'''

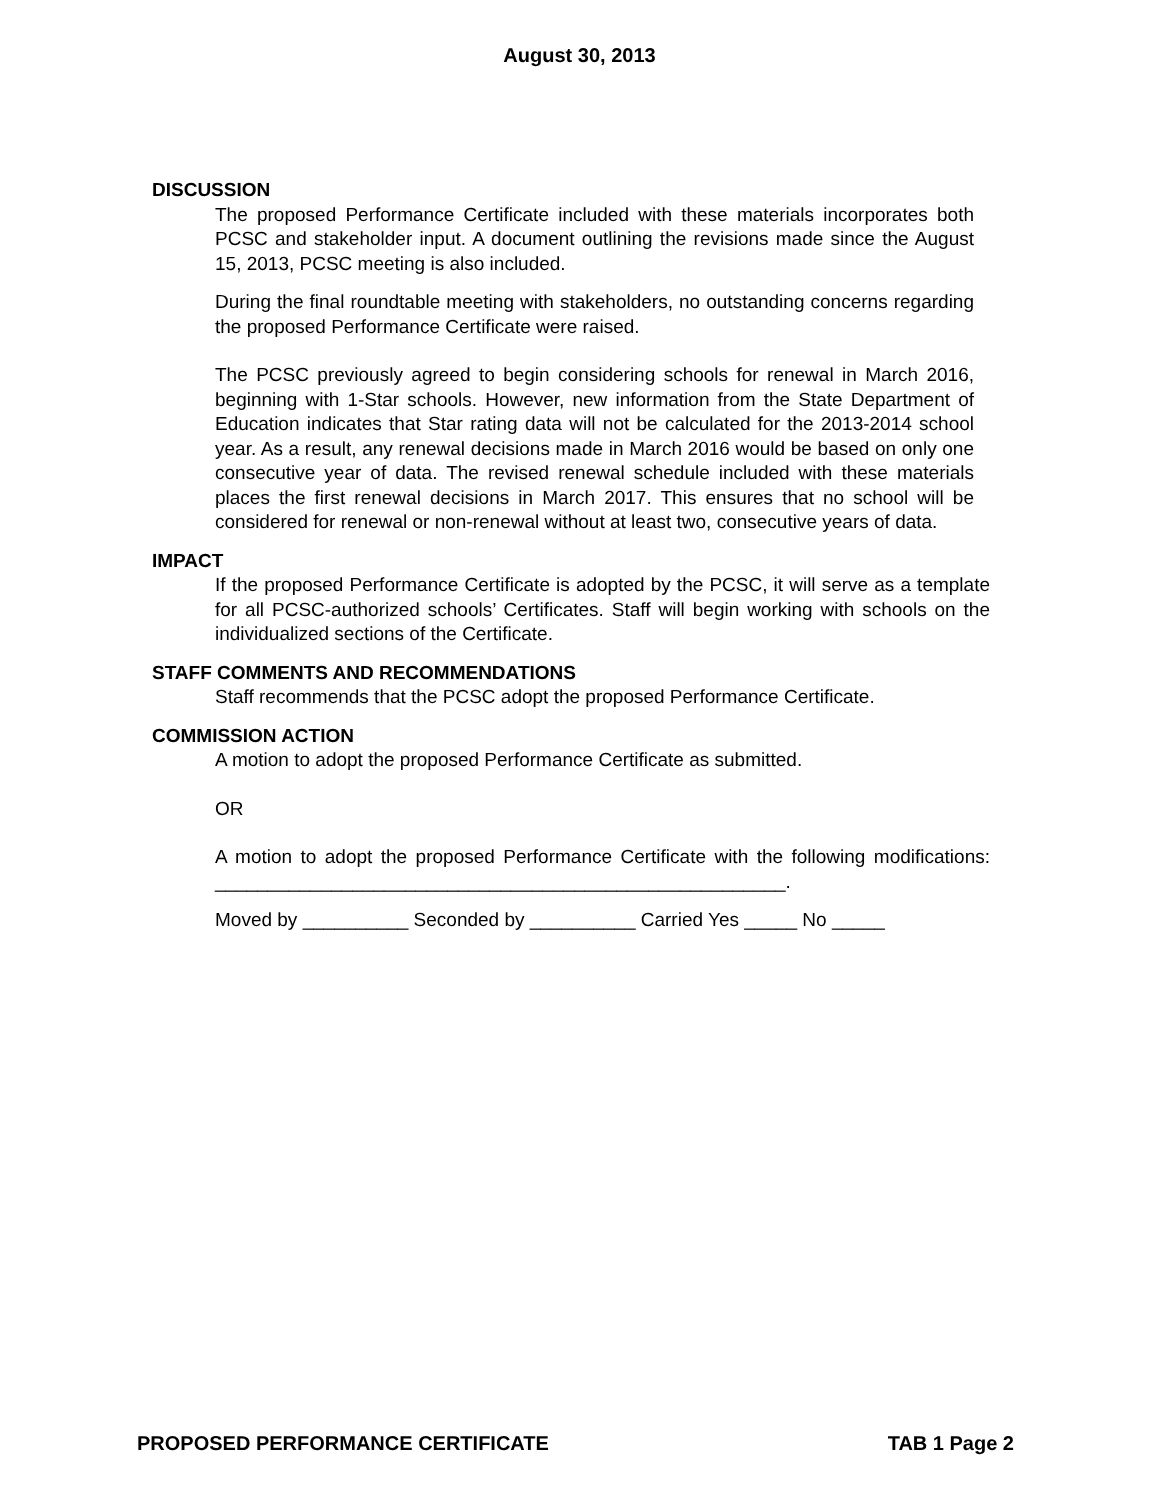August 30, 2013
DISCUSSION
The proposed Performance Certificate included with these materials incorporates both PCSC and stakeholder input. A document outlining the revisions made since the August 15, 2013, PCSC meeting is also included.
During the final roundtable meeting with stakeholders, no outstanding concerns regarding the proposed Performance Certificate were raised.
The PCSC previously agreed to begin considering schools for renewal in March 2016, beginning with 1-Star schools. However, new information from the State Department of Education indicates that Star rating data will not be calculated for the 2013-2014 school year. As a result, any renewal decisions made in March 2016 would be based on only one consecutive year of data. The revised renewal schedule included with these materials places the first renewal decisions in March 2017. This ensures that no school will be considered for renewal or non-renewal without at least two, consecutive years of data.
IMPACT
If the proposed Performance Certificate is adopted by the PCSC, it will serve as a template for all PCSC-authorized schools’ Certificates. Staff will begin working with schools on the individualized sections of the Certificate.
STAFF COMMENTS AND RECOMMENDATIONS
Staff recommends that the PCSC adopt the proposed Performance Certificate.
COMMISSION ACTION
A motion to adopt the proposed Performance Certificate as submitted.
OR
A motion to adopt the proposed Performance Certificate with the following modifications: ______________________________________________________.
Moved by __________ Seconded by __________ Carried Yes _____ No _____
PROPOSED PERFORMANCE CERTIFICATE TAB 1 Page 2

'''

→ Problem to solve
The listing is to be repeated exactly, with its pictures removed.

→ Task output
August 30, 2013
DISCUSSION
The proposed Performance Certificate included with these materials incorporates both PCSC and stakeholder input. A document outlining the revisions made since the August 15, 2013, PCSC meeting is also included.
During the final roundtable meeting with stakeholders, no outstanding concerns regarding the proposed Performance Certificate were raised.
The PCSC previously agreed to begin considering schools for renewal in March 2016, beginning with 1-Star schools. However, new information from the State Department of Education indicates that Star rating data will not be calculated for the 2013-2014 school year. As a result, any renewal decisions made in March 2016 would be based on only one consecutive year of data. The revised renewal schedule included with these materials places the first renewal decisions in March 2017. This ensures that no school will be considered for renewal or non-renewal without at least two, consecutive years of data.
IMPACT
If the proposed Performance Certificate is adopted by the PCSC, it will serve as a template for all PCSC-authorized schools’ Certificates. Staff will begin working with schools on the individualized sections of the Certificate.
STAFF COMMENTS AND RECOMMENDATIONS
Staff recommends that the PCSC adopt the proposed Performance Certificate.
COMMISSION ACTION
A motion to adopt the proposed Performance Certificate as submitted.
OR
A motion to adopt the proposed Performance Certificate with the following modifications: ______________________________________________________.
Moved by __________ Seconded by __________ Carried Yes _____ No _____
PROPOSED PERFORMANCE CERTIFICATE TAB 1 Page 2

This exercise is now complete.